What to produce:
Please repeat only these lines, exactly: the one containing "left eye: (812, 198)" and all that come after it in the material.

[Opening Data records section]

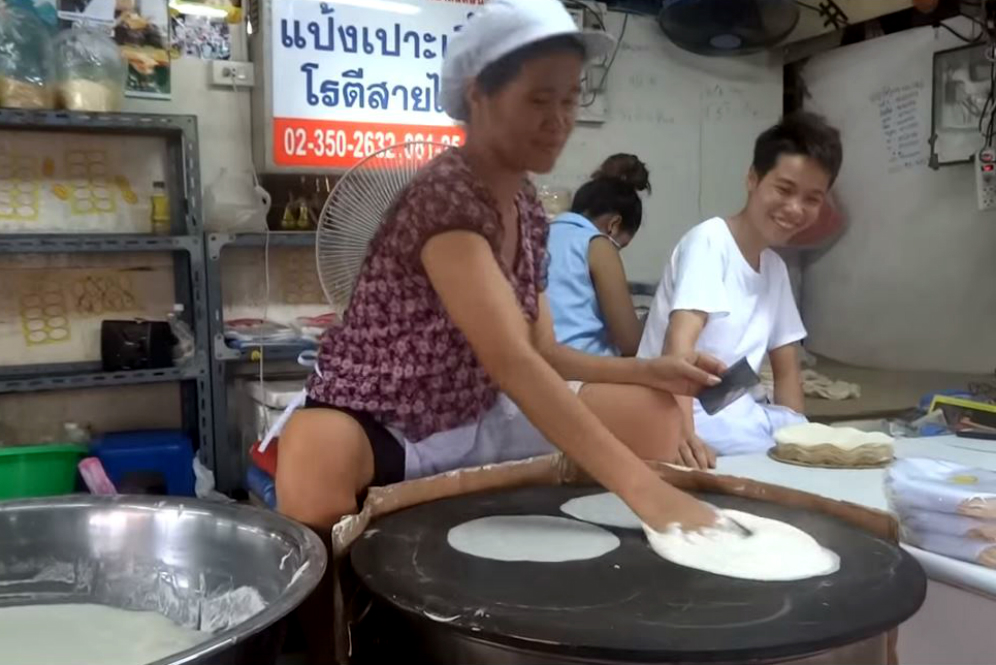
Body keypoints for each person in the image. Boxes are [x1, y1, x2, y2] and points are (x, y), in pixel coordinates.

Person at [275, 0, 725, 539]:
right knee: (313, 455)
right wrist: (649, 494)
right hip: (389, 420)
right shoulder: (445, 195)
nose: (559, 120)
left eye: (569, 98)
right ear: (478, 95)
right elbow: (512, 362)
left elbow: (544, 353)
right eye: (539, 98)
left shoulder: (529, 209)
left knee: (651, 412)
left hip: (477, 412)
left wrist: (648, 370)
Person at [637, 112, 843, 460]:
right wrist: (682, 436)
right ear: (752, 179)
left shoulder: (774, 268)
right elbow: (678, 347)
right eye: (784, 189)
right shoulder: (710, 242)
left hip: (733, 408)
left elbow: (787, 368)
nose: (795, 208)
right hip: (676, 407)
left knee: (824, 447)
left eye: (812, 198)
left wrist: (801, 442)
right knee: (763, 450)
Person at [546, 155, 650, 357]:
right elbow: (631, 344)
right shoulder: (597, 245)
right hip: (580, 369)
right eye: (621, 245)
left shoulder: (538, 235)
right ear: (613, 225)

[Closing Data records section]

The answer:
left eye: (812, 198)
left wrist: (801, 442)
right knee: (763, 450)
Person at [546, 155, 650, 357]:
right elbow: (631, 344)
right shoulder: (597, 245)
right hip: (580, 369)
right eye: (621, 245)
left shoulder: (538, 235)
right ear: (613, 225)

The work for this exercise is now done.